• **Supplied entries**
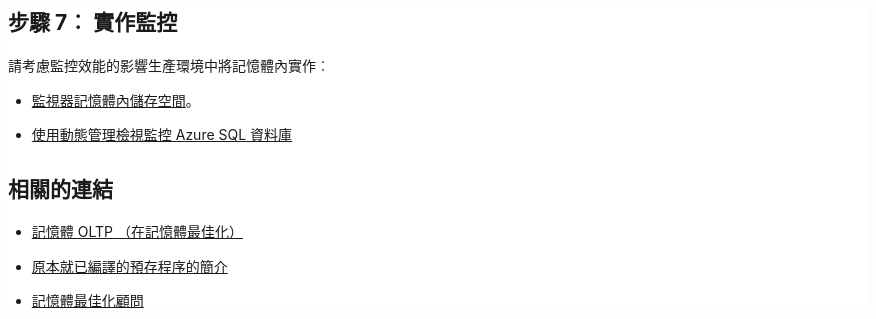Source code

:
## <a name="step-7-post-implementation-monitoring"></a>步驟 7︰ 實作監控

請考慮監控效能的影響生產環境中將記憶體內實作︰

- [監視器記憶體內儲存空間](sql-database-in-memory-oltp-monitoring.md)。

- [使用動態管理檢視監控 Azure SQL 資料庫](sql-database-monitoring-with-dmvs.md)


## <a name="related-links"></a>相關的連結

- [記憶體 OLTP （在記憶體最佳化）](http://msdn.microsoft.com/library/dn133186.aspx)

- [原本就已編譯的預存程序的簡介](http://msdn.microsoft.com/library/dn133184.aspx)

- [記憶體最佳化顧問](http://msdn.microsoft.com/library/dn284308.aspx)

• **Problem**
Print the data exactly, from its first line to the line containing "- [使用動態管理檢視監控 Azure", both included. Omit the pictures.

• **Task response**
Source code

:
## <a name="step-7-post-implementation-monitoring"></a>步驟 7︰ 實作監控

請考慮監控效能的影響生產環境中將記憶體內實作︰

- [監視器記憶體內儲存空間](sql-database-in-memory-oltp-monitoring.md)。

- [使用動態管理檢視監控 Azure SQL 資料庫](sql-database-monitoring-with-dmvs.md)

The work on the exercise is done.